My attempt at an answer is as follows, working of this complete example:
import scipy as sp
import scipy.integrate as si
import numpy as np
# hours in the simulation
T_sim = 72
# simulate fluctuating outside temp for 3 days
T_out = np.sin(np.linspace(0, T_sim, T_sim) / 3.8) * 8 + 18
# heat capacity of the air and floor
cap_air, cap_flr = 1, 10
U_blow = np.random.rand(T_sim)
U_vent = np.random.rand(T_sim)
def example_rhs(T, t, U_blow, U_vent):
T_air, T_flr = T[0], T[1]
t_ = int(t)
H_airOut = 4 * U_vent[t_] * (T_air - T_out[t_])
H_blowAir = U_blow[t_]
H_airFlr = (T_air - T_flr)
dT_air = ((H_blowAir - H_airOut - H_airFlr) / cap_air)
dT_flr = H_airFlr / cap_flr
return dT_air, dT_flr
# starting temperature for T_air and T_flr
T0 = [16, 18]
t_eval = np.linspace(0,
T_sim - 1,
T_sim - 1)
# Repeat the integration a couple of times to increase accuracy
for i in range(100):
si.odeint(example_rhs, T0, t_eval, args=(U_blow, U_vent))

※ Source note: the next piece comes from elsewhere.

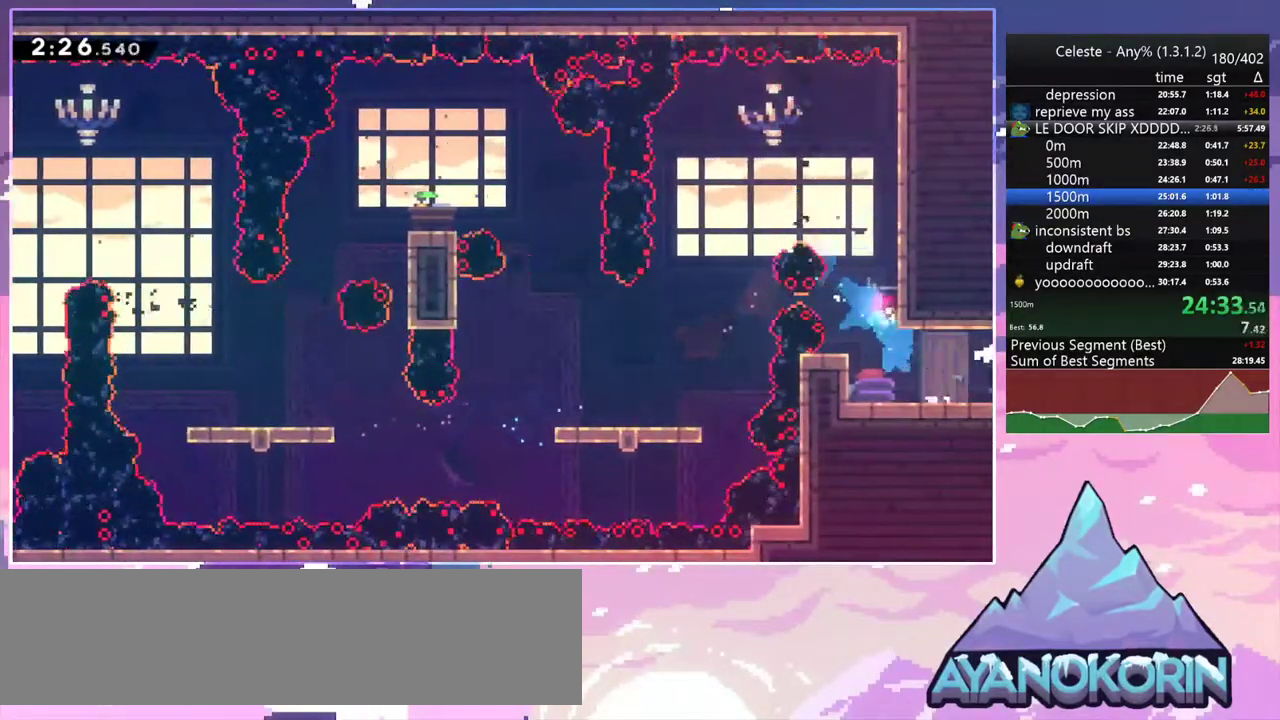
{"keys": ["right"], "events": [[33, "down", "up"]]}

To analyze the performance of any python code, I would start by using cProfile
via python -mcProfile -s cumtime test.py
This gives me the following (abridged):
ncalls tottime percall cumtime percall filename:lineno(function)
[...]
100 0.001 0.000 2.021 0.020 _odepack_py.py:28(odeint)
100 0.843 0.008 2.017 0.020 {built-in method scipy.integrate._odepack.odeint}
[...]
973000 1.174 0.000 1.174 0.000 test.py:16(example_rhs)
As we see, the code spends ~2 seconds in the odeint
function, which is a built-in function, which calls a Fortran code to do the solving. With this time, the python-based rhs is called 973000 times, i.e., 9730 per integration, though this may vary for different inputs. However, only about half ~1.174 seconds are spent within the right hand side. So, even if your callback would be so optimized that its running time would be zero, you would still need ~0.8 seconds for the entire operation. Since this time is spent in a Fortran code, I don't think that there is a way to speed up that part. So, I don't think an order of magnitude is possible, at least with respect to this particular instance (but maybe you original instance behaves differently?).
It is a shame that LowLevelCallable
s are apparently not supported for ODE integration in scipy
, it seems like that would be an obvious addition (though maybe there is something preventing that?!)
Edit: As per Jérôme Richards comments: The suite is indeed old, so maybe another library will help. You could try sundials, which is a pretty state-of-the-art ODE / DAE solver (about the best that I know), which also has a python interface. If your ODE is stiff, you probably want to use a BDF solver, in which case you should provide the Jacobian of your right-hand side as well, provided that your model is sufficiently smooth (see the comments).